It’s late Sunday afternoon in the muggy San Francisco Panhandle. It’s not raining, but it’s not really drizzling either. It’s the mist that floats in the fog when it hovers over the Panhandle every single time there’s bad weather in San Francisco. Bobby Groves, Chet Bentley and their friends Stephen and Chris are chillin’.
Smoking, drinking, observing and skate boarding, even in small amounts, is all the group is equipped to do during a lazy Sunday afternoon at the park. Bentley pulls out a crisp beverage and pops the cap open with the back end of a Bic lighter. “It’s a sport that’s surrounded by a life style,” he says as he watches Stephen and Bobby ride and pull big and small flip tricks.
Later, as we sit in a group on a couple of benches that look over the asphalt blacktop in front of us, a police car drives into the panhandle from Fell.
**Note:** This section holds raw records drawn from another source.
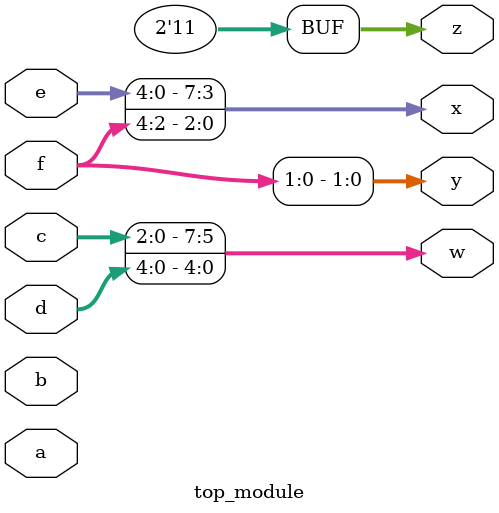
<source format=sv>
module top_module (
    input [4:0] a,
    input [4:0] b,
    input [4:0] c,
    input [4:0] d,
    input [4:0] e,
    input [4:0] f,
    output [7:0] w,
    output [7:0] x,
    output [7:8] y,
    output [7:8] z
);

    assign {w, x, y, z} = {a, b, c, d, e, f, 2'b11};

endmodule

</source>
Chet quietly puts his beer behind his leg under the bench as the two officers cruise by, glaring suspiciously. “It depends on the cop,” says Groves toward the question of discrimination by those outside of the skating community. “But most cops are chill and won’t do anything.”
Bobby Groves, 22, a senior at USF has been skating since the age of 11. Groves started skateboarding in the 5th grade in his hometown of Portland, Oregon. During the semester, Groves gets on his board 2 or 3 times a week, not counting riding to class. When he has breaks from school, Groves will skate 5 out of 7 days, meaning that he is actively going outside ‘to go skating.’ “It’s hanging out with friends” says Groves; “It can be looked at as pretty much lurking though.”
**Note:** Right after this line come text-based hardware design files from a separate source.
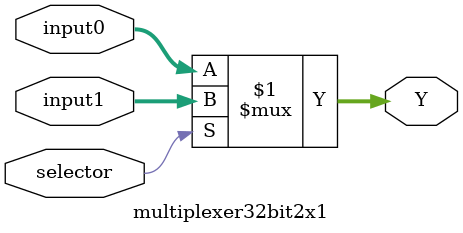
<source format=v>
`timescale 1ns / 1ps

module multiplexer32bit2x1(input [31:0] input0, input1, input selector, output [31:0] Y);

assign Y = (selector)? input1:input0;

endmodule

</source>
According to Bentley and Groves, there are a number of places that skateboarders appear to congregate. The Panhandle, for one, a flat top at 6th and Fulton in Golden Gate Park, the DMV (when it’s closed), and Crocker Amazon Park & Potrero Del Sol that have skate parks with half pipes and rails. Yet, part of skating is finding hills that you like to skate. “If you skate down Rivera late at night you can go from about 25th all the way down until it’s flat,” says Bentley. “You’ve got to know the city if you want to skate.”
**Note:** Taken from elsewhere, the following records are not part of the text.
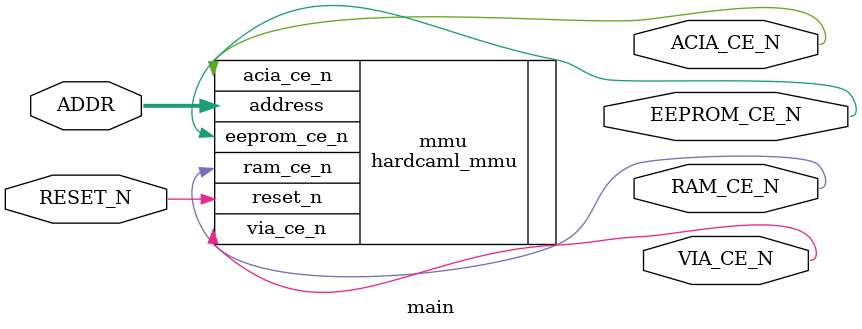
<source format=v>
`timescale 1ns / 1ps
module main(
	input [15:13] ADDR,
	input RESET_N,
	output EEPROM_CE_N,
	output RAM_CE_N,
	output VIA_CE_N,
	output ACIA_CE_N
    );

	hardcaml_mmu mmu(
		.address(ADDR),
		.reset_n(RESET_N),
		.eeprom_ce_n(EEPROM_CE_N),
		.ram_ce_n(RAM_CE_N),
		.via_ce_n(VIA_CE_N),
		.acia_ce_n(ACIA_CE_N)
	);

	/*reference_mmu mmu(
		.address(ADDR),
		.reset_n(RESET_N),
		.eeprom_ce_n(EEPROM_CE_N),
		.ram_ce_n(RAM_CE_N),
		.via_ce_n(VIA_CE_N),
		.acia_ce_n(ACIA_CE_N)
	);*/
endmodule

</source>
Groves and his buddy Stephen decide to skate around a little more. They follow each other from one side of the black top to the other. “This is a game called S-K-A-T-E,” Groves says. “It’s like H-O-R-S-E. People like to warm up on it.”
As the two skate around trying to mimic one another’s kick flips, spins and rotations, Bentley and his friend Chris talk about the skill needed to skateboard. “Commitment and practice,” says Bentley, almost sounding like a mimicry of Al Davis.; “You also need a clear mind.” The physical aspect of skateboarding is also fairly arbitrary according to Chris. “Controlling the board in the air is pretty much the idea,” he says.
According to Bentley getting started with skateboarding will only cost somebody around the ball park of $150: that includes the deck, trucks, wheels, and bearings. There are a couple of skateboard shops, such as FTC in the Haight and DLX on Market.
“It’s his craft,” says Bentley about Groves who is laughing and skating, pulling great moves on the black top, “just like how playing baseball is some people’s craft, this is his.”